(Listed entries begins)
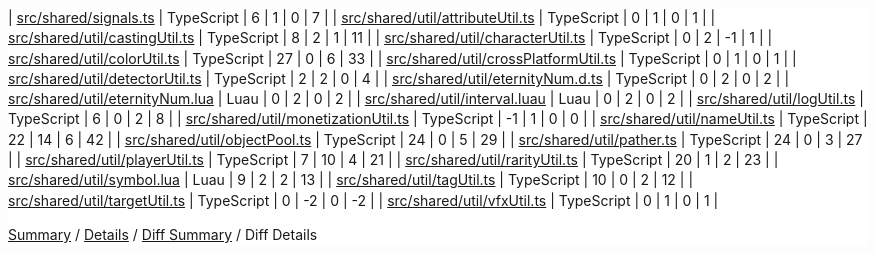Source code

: | [src/shared/signals.ts](/src/shared/signals.ts) | TypeScript | 6 | 1 | 0 | 7 |
| [src/shared/util/attributeUtil.ts](/src/shared/util/attributeUtil.ts) | TypeScript | 0 | 1 | 0 | 1 |
| [src/shared/util/castingUtil.ts](/src/shared/util/castingUtil.ts) | TypeScript | 8 | 2 | 1 | 11 |
| [src/shared/util/characterUtil.ts](/src/shared/util/characterUtil.ts) | TypeScript | 0 | 2 | -1 | 1 |
| [src/shared/util/colorUtil.ts](/src/shared/util/colorUtil.ts) | TypeScript | 27 | 0 | 6 | 33 |
| [src/shared/util/crossPlatformUtil.ts](/src/shared/util/crossPlatformUtil.ts) | TypeScript | 0 | 1 | 0 | 1 |
| [src/shared/util/detectorUtil.ts](/src/shared/util/detectorUtil.ts) | TypeScript | 2 | 2 | 0 | 4 |
| [src/shared/util/eternityNum.d.ts](/src/shared/util/eternityNum.d.ts) | TypeScript | 0 | 2 | 0 | 2 |
| [src/shared/util/eternityNum.lua](/src/shared/util/eternityNum.lua) | Luau | 0 | 2 | 0 | 2 |
| [src/shared/util/interval.luau](/src/shared/util/interval.luau) | Luau | 0 | 2 | 0 | 2 |
| [src/shared/util/logUtil.ts](/src/shared/util/logUtil.ts) | TypeScript | 6 | 0 | 2 | 8 |
| [src/shared/util/monetizationUtil.ts](/src/shared/util/monetizationUtil.ts) | TypeScript | -1 | 1 | 0 | 0 |
| [src/shared/util/nameUtil.ts](/src/shared/util/nameUtil.ts) | TypeScript | 22 | 14 | 6 | 42 |
| [src/shared/util/objectPool.ts](/src/shared/util/objectPool.ts) | TypeScript | 24 | 0 | 5 | 29 |
| [src/shared/util/pather.ts](/src/shared/util/pather.ts) | TypeScript | 24 | 0 | 3 | 27 |
| [src/shared/util/playerUtil.ts](/src/shared/util/playerUtil.ts) | TypeScript | 7 | 10 | 4 | 21 |
| [src/shared/util/rarityUtil.ts](/src/shared/util/rarityUtil.ts) | TypeScript | 20 | 1 | 2 | 23 |
| [src/shared/util/symbol.lua](/src/shared/util/symbol.lua) | Luau | 9 | 2 | 2 | 13 |
| [src/shared/util/tagUtil.ts](/src/shared/util/tagUtil.ts) | TypeScript | 10 | 0 | 2 | 12 |
| [src/shared/util/targetUtil.ts](/src/shared/util/targetUtil.ts) | TypeScript | 0 | -2 | 0 | -2 |
| [src/shared/util/vfxUtil.ts](/src/shared/util/vfxUtil.ts) | TypeScript | 0 | 1 | 0 | 1 |

[Summary](results.md) / [Details](details.md) / [Diff Summary](diff.md) / Diff Details
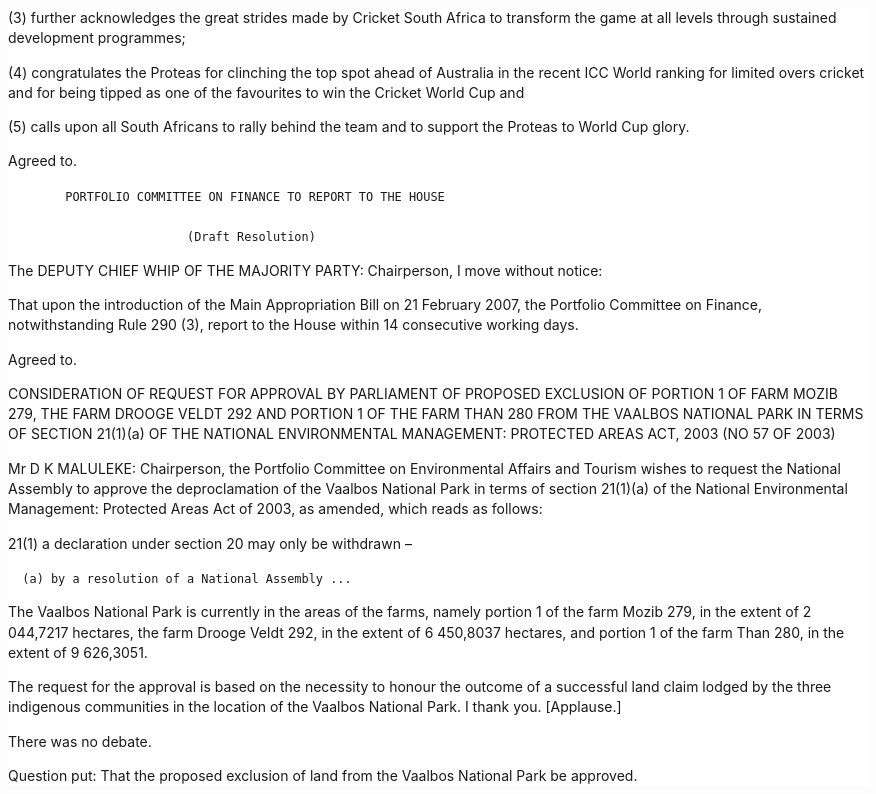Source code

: 
   (3)      further acknowledges the great strides made by Cricket South
        Africa to transform the game at all levels through sustained
        development programmes;


   (4)      congratulates the Proteas for clinching the top spot ahead of
        Australia in the recent ICC World ranking for limited overs cricket
        and for being tipped as one of the favourites to win the Cricket
        World Cup and


   (5)      calls upon all South Africans to rally behind the team and to
        support the Proteas to World Cup glory.


Agreed to.

            PORTFOLIO COMMITTEE ON FINANCE TO REPORT TO THE HOUSE

                             (Draft Resolution)
The DEPUTY CHIEF WHIP OF THE MAJORITY PARTY: Chairperson, I move without
notice:

   That upon the introduction of the Main Appropriation Bill on 21 February
   2007, the Portfolio Committee on Finance, notwithstanding Rule 290 (3),
   report to the House within 14 consecutive working days.

Agreed to.

  CONSIDERATION OF REQUEST FOR APPROVAL BY PARLIAMENT OF PROPOSED EXCLUSION
 OF PORTION 1 OF FARM MOZIB 279, THE FARM DROOGE VELDT 292 AND PORTION 1 OF
    THE FARM THAN 280 FROM THE VAALBOS NATIONAL PARK IN TERMS OF SECTION
   21(1)(a) OF THE NATIONAL ENVIRONMENTAL MANAGEMENT: PROTECTED AREAS ACT,
                            2003 (NO 57 OF 2003)

Mr D K MALULEKE: Chairperson, the Portfolio Committee on Environmental
Affairs and Tourism wishes to request the National Assembly to approve the
deproclamation of the Vaalbos National Park in terms of section 21(1)(a) of
the National Environmental Management: Protected Areas Act of 2003, as
amended, which reads as follows:


   21(1) a declaration under section 20 may only be withdrawn –


      (a) by a resolution of a National Assembly ...
The Vaalbos National Park is currently in the areas of the farms, namely
portion 1 of the farm Mozib 279, in the extent of 2 044,7217 hectares, the
farm Drooge Veldt 292, in the extent of 6 450,8037 hectares, and portion 1
of the farm Than 280, in the extent of 9 626,3051.

The request for the approval is based on the necessity to honour the
outcome of a successful land claim lodged by the three indigenous
communities in the location of the Vaalbos National Park. I thank you.
[Applause.]

There was no debate.

Question put: That the proposed exclusion of land from the Vaalbos National
Park be approved.
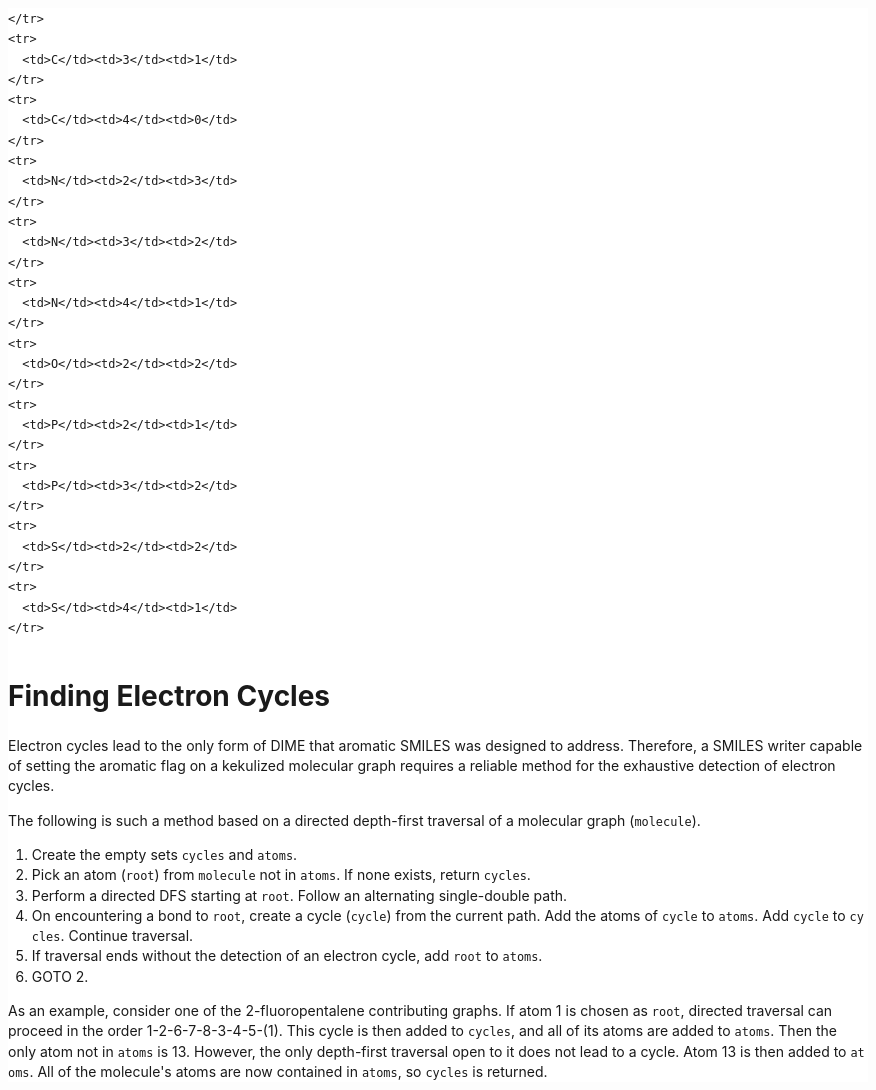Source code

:     </tr>
    <tr>
      <td>C</td><td>3</td><td>1</td>
    </tr>
    <tr>
      <td>C</td><td>4</td><td>0</td>
    </tr>
    <tr>
      <td>N</td><td>2</td><td>3</td>
    </tr>
    <tr>
      <td>N</td><td>3</td><td>2</td>
    </tr>
    <tr>
      <td>N</td><td>4</td><td>1</td>
    </tr>
    <tr>
      <td>O</td><td>2</td><td>2</td>
    </tr>
    <tr>
      <td>P</td><td>2</td><td>1</td>
    </tr>
    <tr>
      <td>P</td><td>3</td><td>2</td>
    </tr>
    <tr>
      <td>S</td><td>2</td><td>2</td>
    </tr>
    <tr>
      <td>S</td><td>4</td><td>1</td>
    </tr>
  </tbody>
</table>

# Finding Electron Cycles

Electron cycles lead to the only form of DIME that aromatic SMILES was designed to address. Therefore, a SMILES writer capable of setting the aromatic flag on a kekulized molecular graph requires a reliable method for the exhaustive detection of electron cycles.

The following is such a method based on a directed depth-first traversal of a molecular graph (`molecule`).

1. Create the empty sets `cycles` and `atoms`.
2. Pick an atom (`root`) from `molecule` not in `atoms`. If none exists, return `cycles`.
3. Perform a directed DFS starting at `root`. Follow an alternating single-double path.
4. On encountering a bond to `root`, create a cycle (`cycle`) from the current path. Add the atoms of `cycle` to `atoms`. Add `cycle` to `cycles`. Continue traversal.
5. If traversal ends without the detection of an electron cycle, add `root` to `atoms`.
6. GOTO 2.

As an example, consider one of the 2-fluoropentalene contributing graphs. If atom 1 is chosen as `root`, directed traversal can proceed in the order 1-2-6-7-8-3-4-5-(1). This cycle is then added to `cycles`, and all of its atoms are added to `atoms`. Then the only atom not in `atoms` is 13. However, the only depth-first traversal open to it does not lead to a cycle. Atom 13 is then added to `atoms`. All of the molecule's atoms are now contained in `atoms`, so `cycles` is returned.
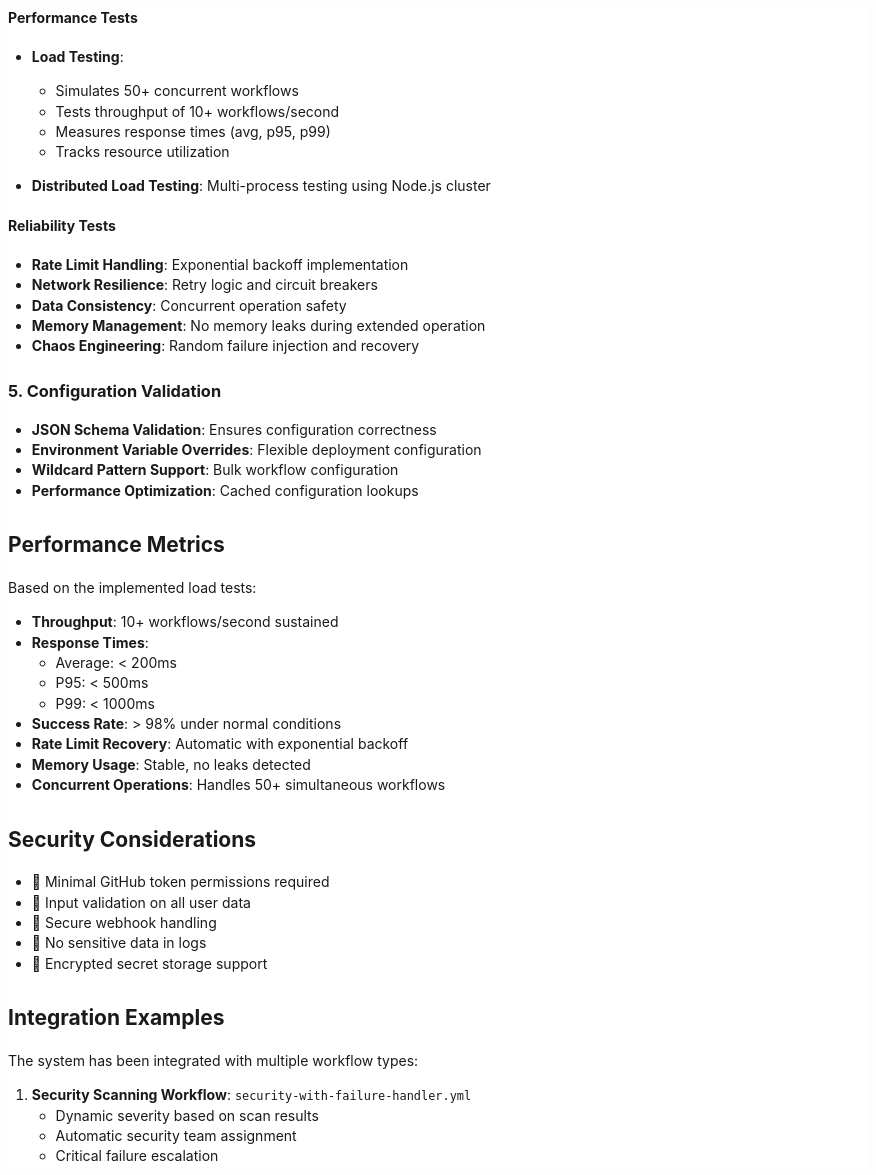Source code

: #### Performance Tests
- **Load Testing**:
  - Simulates 50+ concurrent workflows
  - Tests throughput of 10+ workflows/second
  - Measures response times (avg, p95, p99)
  - Tracks resource utilization

- **Distributed Load Testing**: Multi-process testing using Node.js cluster

#### Reliability Tests
- **Rate Limit Handling**: Exponential backoff implementation
- **Network Resilience**: Retry logic and circuit breakers
- **Data Consistency**: Concurrent operation safety
- **Memory Management**: No memory leaks during extended operation
- **Chaos Engineering**: Random failure injection and recovery

### 5. Configuration Validation
- **JSON Schema Validation**: Ensures configuration correctness
- **Environment Variable Overrides**: Flexible deployment configuration
- **Wildcard Pattern Support**: Bulk workflow configuration
- **Performance Optimization**: Cached configuration lookups

## Performance Metrics

Based on the implemented load tests:

- **Throughput**: 10+ workflows/second sustained
- **Response Times**:
  - Average: < 200ms
  - P95: < 500ms
  - P99: < 1000ms
- **Success Rate**: > 98% under normal conditions
- **Rate Limit Recovery**: Automatic with exponential backoff
- **Memory Usage**: Stable, no leaks detected
- **Concurrent Operations**: Handles 50+ simultaneous workflows

## Security Considerations

-  Minimal GitHub token permissions required
-  Input validation on all user data
-  Secure webhook handling
-  No sensitive data in logs
-  Encrypted secret storage support

## Integration Examples

The system has been integrated with multiple workflow types:

1. **Security Scanning Workflow**: `security-with-failure-handler.yml`
   - Dynamic severity based on scan results
   - Automatic security team assignment
   - Critical failure escalation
(Listed entries ends)
[What the task asks] Lines above that have "results": copy each of them.

[Result for this exercise]
[Summary](results.md) / [Details](details.md) / [Diff Summary](diff.md) / Diff Details
   - Dynamic severity based on scan results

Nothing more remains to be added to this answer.